Another creative regime change—and an at least partial change in ownership—at Emanuel Ungaro. After being appointed as “global CEO” and acquiring a stake in the house last year, Roy Luwolt (who, in 2014, cofounded and is now sole chief at Malone Souliers, the shoe brand) chose to dispense with creative director Marco Colagrossi shortly after last season’s actually quite hopeful presentation. Colagrossi has since bagged a new gig at a house whose fortunes currently lie at the precise opposite spot on the scale—Ungaro’s have, in recent years, plummeted. So that’s one happy ending, at least. Back at Ungaro, Luwolt now leads the line: He said he controls both the womenswear and footwear output of the brand, while the rest is entangled in a mesh of licenses he plans to wait out.

Assignment → In the text about Emanuel Ungaro, copy the part that begins at the words "Another creative regime" and stops after "to wait out.", and swap every "house" in it for "label".

Extracted material →
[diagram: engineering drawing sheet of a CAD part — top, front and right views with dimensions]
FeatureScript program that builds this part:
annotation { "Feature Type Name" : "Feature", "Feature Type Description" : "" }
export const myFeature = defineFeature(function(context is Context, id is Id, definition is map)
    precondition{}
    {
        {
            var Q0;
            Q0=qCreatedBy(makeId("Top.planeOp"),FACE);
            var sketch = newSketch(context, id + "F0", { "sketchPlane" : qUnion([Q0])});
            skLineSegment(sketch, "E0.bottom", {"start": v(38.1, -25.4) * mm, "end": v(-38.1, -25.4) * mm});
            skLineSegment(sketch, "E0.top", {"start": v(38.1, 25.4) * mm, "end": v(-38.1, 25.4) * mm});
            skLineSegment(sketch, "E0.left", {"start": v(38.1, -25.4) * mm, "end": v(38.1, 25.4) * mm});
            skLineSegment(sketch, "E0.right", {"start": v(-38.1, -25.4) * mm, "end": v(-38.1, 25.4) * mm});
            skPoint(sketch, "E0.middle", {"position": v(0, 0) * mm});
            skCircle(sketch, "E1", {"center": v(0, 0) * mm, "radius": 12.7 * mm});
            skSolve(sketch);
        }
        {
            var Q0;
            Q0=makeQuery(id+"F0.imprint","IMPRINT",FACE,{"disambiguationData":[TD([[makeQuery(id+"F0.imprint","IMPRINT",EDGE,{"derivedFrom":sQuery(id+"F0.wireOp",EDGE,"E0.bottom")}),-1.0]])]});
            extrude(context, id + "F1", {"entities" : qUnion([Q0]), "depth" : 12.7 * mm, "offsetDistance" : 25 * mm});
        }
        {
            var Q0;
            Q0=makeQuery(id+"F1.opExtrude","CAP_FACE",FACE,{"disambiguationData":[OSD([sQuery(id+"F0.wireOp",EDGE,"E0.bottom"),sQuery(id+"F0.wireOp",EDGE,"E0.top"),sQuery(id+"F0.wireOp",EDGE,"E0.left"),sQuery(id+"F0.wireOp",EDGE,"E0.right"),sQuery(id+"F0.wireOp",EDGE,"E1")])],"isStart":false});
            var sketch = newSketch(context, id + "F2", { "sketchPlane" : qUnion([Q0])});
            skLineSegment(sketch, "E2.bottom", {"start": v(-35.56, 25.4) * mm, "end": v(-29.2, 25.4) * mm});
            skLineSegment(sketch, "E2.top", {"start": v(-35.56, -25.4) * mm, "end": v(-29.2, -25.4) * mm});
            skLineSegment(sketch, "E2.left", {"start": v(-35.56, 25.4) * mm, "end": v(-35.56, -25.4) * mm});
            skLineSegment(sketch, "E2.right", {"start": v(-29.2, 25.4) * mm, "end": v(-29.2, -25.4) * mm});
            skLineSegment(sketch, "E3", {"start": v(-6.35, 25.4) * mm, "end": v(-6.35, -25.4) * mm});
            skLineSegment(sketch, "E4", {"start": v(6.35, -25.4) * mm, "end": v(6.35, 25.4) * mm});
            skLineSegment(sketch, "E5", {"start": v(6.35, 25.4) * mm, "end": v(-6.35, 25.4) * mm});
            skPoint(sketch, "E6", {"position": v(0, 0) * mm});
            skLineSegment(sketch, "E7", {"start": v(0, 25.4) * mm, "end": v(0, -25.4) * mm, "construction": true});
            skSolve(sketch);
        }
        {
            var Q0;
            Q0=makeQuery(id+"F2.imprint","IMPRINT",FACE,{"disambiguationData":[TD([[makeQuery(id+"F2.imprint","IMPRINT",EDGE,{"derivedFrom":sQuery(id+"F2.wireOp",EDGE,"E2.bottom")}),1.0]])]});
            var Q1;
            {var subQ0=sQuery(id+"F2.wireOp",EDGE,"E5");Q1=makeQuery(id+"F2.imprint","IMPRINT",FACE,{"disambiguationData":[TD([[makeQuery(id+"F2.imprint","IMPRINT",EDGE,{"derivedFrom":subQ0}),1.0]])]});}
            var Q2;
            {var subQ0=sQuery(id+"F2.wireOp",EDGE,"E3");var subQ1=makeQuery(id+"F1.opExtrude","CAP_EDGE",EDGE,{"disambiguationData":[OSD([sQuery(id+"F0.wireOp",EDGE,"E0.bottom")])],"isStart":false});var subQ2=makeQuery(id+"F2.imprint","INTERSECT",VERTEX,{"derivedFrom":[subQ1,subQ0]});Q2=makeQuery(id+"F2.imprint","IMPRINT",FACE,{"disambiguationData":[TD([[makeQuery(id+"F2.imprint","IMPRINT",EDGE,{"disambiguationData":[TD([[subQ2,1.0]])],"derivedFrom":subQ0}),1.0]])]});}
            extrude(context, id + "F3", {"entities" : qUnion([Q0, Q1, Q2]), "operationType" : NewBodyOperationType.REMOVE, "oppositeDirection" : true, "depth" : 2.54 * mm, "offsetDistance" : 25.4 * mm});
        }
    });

Task result →
Another creative regime change—and an at least partial change in ownership—at Emanuel Ungaro. After being appointed as “global CEO” and acquiring a stake in the label last year, Roy Luwolt (who, in 2014, cofounded and is now sole chief at Malone Souliers, the shoe brand) chose to dispense with creative director Marco Colagrossi shortly after last season’s actually quite hopeful presentation. Colagrossi has since bagged a new gig at a label whose fortunes currently lie at the precise opposite spot on the scale—Ungaro’s have, in recent years, plummeted. So that’s one happy ending, at least. Back at Ungaro, Luwolt now leads the line: He said he controls both the womenswear and footwear output of the brand, while the rest is entangled in a mesh of licenses he plans to wait out.